アル様……この度は組長が世話になりました。
細やかですが酒宴の準備が出来ております。どうぞこちらに」
母屋のすぐ手前にある座敷に通してくれた。
そこには様々な酒と海産物の盛り合わせが用意されていた。
中には<鬼殺し>や<魔王>等と銘を打たれた物騒な酒まで見受けられる。
「あ、美味しそう☆
私も参加したいかも~」
「綾奈嬢は未成年だから駄目ですね」
「ま~たそれ?
つまんないぃ~」
「ウチの事は自分に任されてる以上、そこは曲げれません」
「はぁ……しょうがないか。
じゃあアル君、詳しい話は明日ね?」
そう言うと綾奈は身軽に母屋の奥へと駆けて行った。
「何だか恐縮です……こんな夜分遅くに」
「いや、詳細は聞いてませんが組長達の命を助けて頂いたのでしょう?
それだけで感謝しても仕切れません」
俺にも頭を下げる恭介。
俺はそんな彼を必死に止める。
「いやいや、頭を上げてください。
そんな風にされたら俺が困ります」
「しかし……」
「こんな素晴らしい酒宴を用意して頂いたんですから、それで貸し借りなしで」
「そうですか?
じゃあこの場は一端引きますが、まだ足りませんからね?」
「そうだぞ。

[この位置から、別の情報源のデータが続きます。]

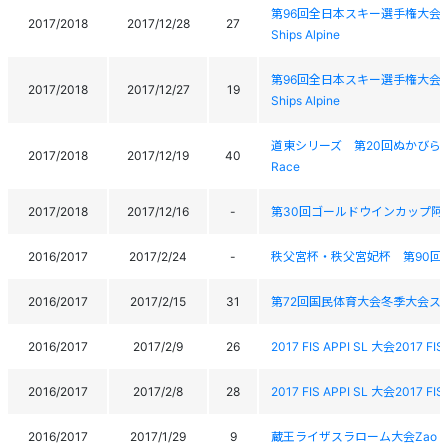
第96回全日本スキー選手権大会 アルペン
2017/2018
2017/12/28
27
Ships Alpine
第96回全日本スキー選手権大会 アルペン
2017/2018
2017/12/27
19
Ships Alpine
道東シリーズ 第20回ぬかびら源泉郷GS大会
2017/2018
2017/12/19
40
Race
2017/2018
2017/12/16
-
第30回ゴールドウインカップ阿寒スラロ
2016/2017
2017/2/24
-
秩父宮杯・秩父宮妃杯 第90回
2016/2017
2017/2/15
31
第72回国民体育大会冬季大会ス
2016/2017
2017/2/9
26
2017 FIS APPI SL 大会2017 FIS 
2016/2017
2017/2/8
28
2017 FIS APPI SL 大会2017 FIS 
2016/2017
2017/1/29
9
蔵王ライザスラローム大会Zao Liza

まだまだ足りんな」
着物に着替えた武藤翁が苦笑しながら入室してくる。
「武藤翁まで……」
「何度も言うが、お前さんにはホント感謝してる。
だがこれはたんに漢同士の飲みがしたかっただけのことだ。
まずは座りな」
「はい」
「んじゃ恭介、お前も一緒に杯を持て」
「よろしいのですか?」
「お前も身内みたいなもんだ。いいから早く」
三人が酒杯を持ち俺達は武藤翁の言葉を待つ。
「んじゃまぁ……
奇縁を以ってここに集った儂らだが、
生まれた日は違えど、
死すときは同じ年、同じ日、 同じ時を願う……」
「組長、それ桃園の誓いです」
「ありゃ、バレたか」
頬を掻いておどける武藤翁。
桃園の誓いとやらが何か分からないが、
おそらく英雄叙述詩か何かの引用なのだろう。
意外と茶目っ気のある御老人だ。
俺も思わず破顔した。
「お? アルの笑いも頂いたところで……乾杯!」
「「かんぱ~い!!」」
掛け声と共に盃を合わせる。
異世界に来て早々に酒宴に参加する俺。
まあ今この時だけは勇者でなく一人の漢として飲み明かしたい。
気のいい漢達に囲まれ酒杯を重ねながら、俺はそう思うのだった。
……遥か琺輪世界で平和の為に散って逝った仲間達の鎮魂の為に。
俺は泣けない涙を、酒を飲む事で誤魔化したかったから。